Research Your Targets: Key Leaders and Decisionmakers
Early on in your campaign strategy development, you will need to understand the decisionmakers you will be targeting and their interest in and knowledge about Safe Routes to School. Since most Safe Routes to School funding campaigns are legislative in nature, your primary targets will be elected officials. However, often legislators look to the state agency responsible for Safe Routes to School or an appointed state Transportation Commission for guidance about whether a transportation bill is a good idea or not, so you may need to view officials at these agencies as target decisionmakers as well. Understanding the state DOT and state transportation commission’s experience with and opinion of Safe Routes to School will provide insight into whether they may support or oppose your efforts.
- Who are the key legislators you will need to target?
Why it matters: Your first target will be a highly supportive legislator, to introduce and sponsor your bill. Work with your bill sponsor to get a sense of which committee it will be assigned to and to gain any insight on key members of those committees and how best to influence them. Although ultimately the entire legislature will vote on your bill, you’ll want to focus your initial outreach and effort on certain key legislators who have control over when and how your bill moves through the state legislature. Research committee leadership for the committees that may have jurisdiction over Safe Routes to School. In most states, this will be a transportation committee, but education and health committees could also review these bills. Research the leadership in each chamber of the state legislature, as their view of a bill influences how rank and file members of their parties perceive and ultimately vote on bills.
- Does your state DOT leadership support walking, bicycling, and Safe Routes to School?
Why it matters: Usually referred to as DOT commissioner or secretary, the state’s chief executive for transportation often sets the tone for how walking and bicycling projects are funded and prioritized (or not) in a state.

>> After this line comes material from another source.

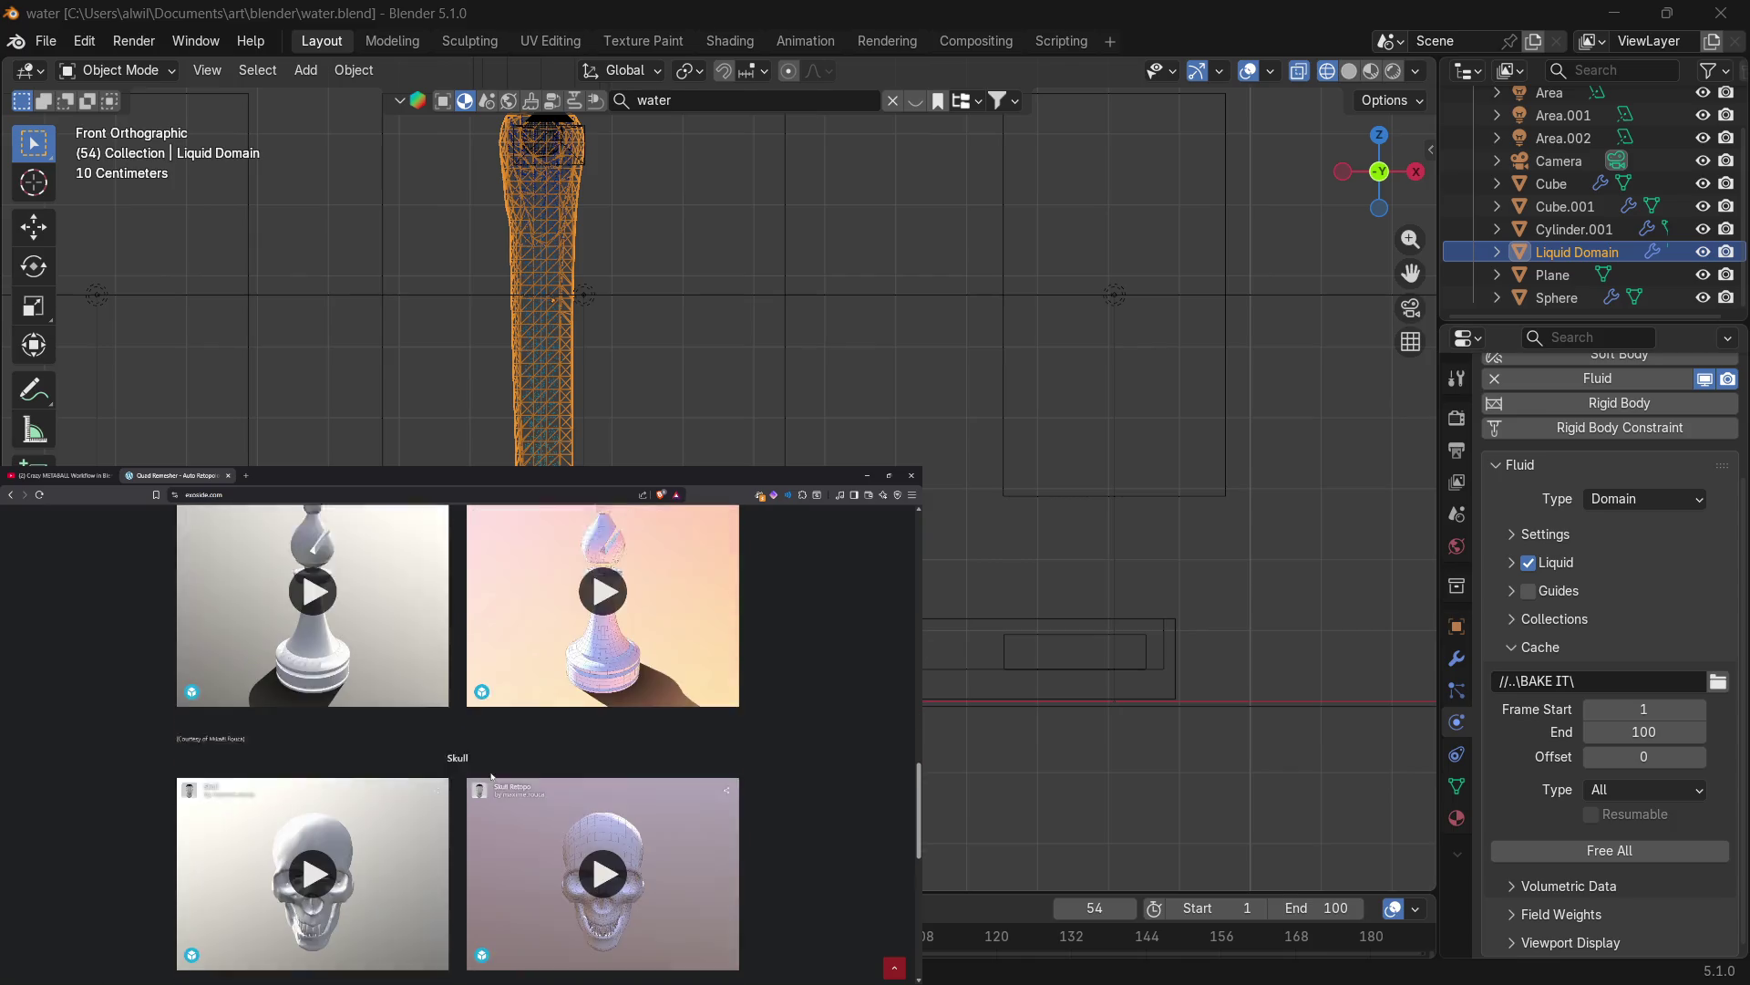
scroll(489, 781, down, 4)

- Does your DOT have staff responsible for bicycle and pedestrian projects? What is this person’s level of receptivity to Safe Routes to School?
Why it matters: While not all states have dedicated Safe Routes to School coordinators, many states have staff responsible for leading bicycle and pedestrian projects. Understanding how this person views Safe Routes to School interacting with existing walking and bicycling efforts can provide clues about how to communicate about the goals and values of Safe Routes to School.
- Does your state have a transportation commission? Is it generally supportive of walking, bicycling, and Safe Routes to School projects?
Why it matters: State transportation commissions are boards of advisors appointed by the governor to serve fixed-length terms to advise the state DOT, governor, and state legislature on matters related to the state’s transportation system. In some states, these are highly influential bodies and it will be imperative to have their buy-in. The powers and responsibilities of these boards vary by state; you can learn more about them on your state DOT website.
How can you most effectively influence these decisionmakers? What motivates an elected or appointed official or agency staff will affect how you frame your message to secure their support. For example, if a legislator has sponsored public health related bills, you will want to emphasize health benefits of Safe Routes to School in reaching out, whereas if they are more active on education issues, you may want to discuss school attendance and academic performance benefits. In addition to legislative histories, it’s important to consider personal interests and life experiences. Legislators who are recreational bicyclists or whose families have been personally affected by traffic violence may be more supportive of a Safe Routes to School bill. Researching campaign donors, board memberships, and hobbies can help you determine who the best messenger might be to influence this decisionmaker.
By researching decisionmakers’ interests and the stakeholders who have influence over them, you will learn how to motivate and sway them. This information is also essential to inform the types of organizations and individuals you will need to recruit as members of your coalition.